• **Exercise requirements**
Copy all entries without alteration and skip the pictures they hold.

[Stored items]
####
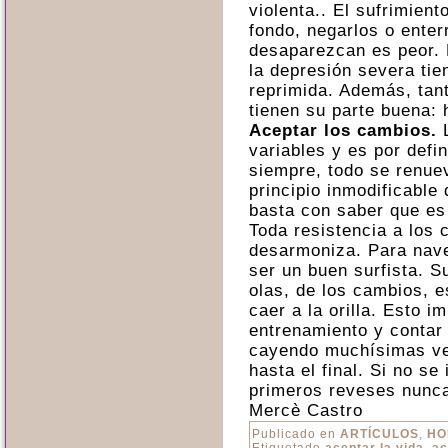
violenta.. El sufrimient
fondo, negarlos o enter
desaparezcan es peor.
la depresión severa ti
reprimida. Además, tant
tienen su parte buena:
Aceptar los cambios.
L
variables y es por defi
siempre, todo se renue
principio inmodificable
basta con saber que es
Toda resistencia a los 
desarmoniza. Para nave
ser un buen surfista. S
olas, de los cambios, e
caer a la orilla. Esto i
entrenamiento y contar 
cayendo muchísimas vec
hasta el final. Si no se
primeros reveses nunca 
Mercè Castro
Publicado en
ARTÍCULOS
,
HO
####
• **Result**
violenta.. El sufrimient
fondo, negarlos o enter
desaparezcan es peor.
la depresión severa ti
reprimida. Además, tant
tienen su parte buena:
Aceptar los cambios.
L
variables y es por defi
siempre, todo se renue
principio inmodificable
basta con saber que es
Toda resistencia a los 
desarmoniza. Para nave
ser un buen surfista. S
olas, de los cambios, e
caer a la orilla. Esto i
entrenamiento y contar 
cayendo muchísimas vec
hasta el final. Si no se
primeros reveses nunca 
Mercè Castro
Publicado en
ARTÍCULOS
,
HO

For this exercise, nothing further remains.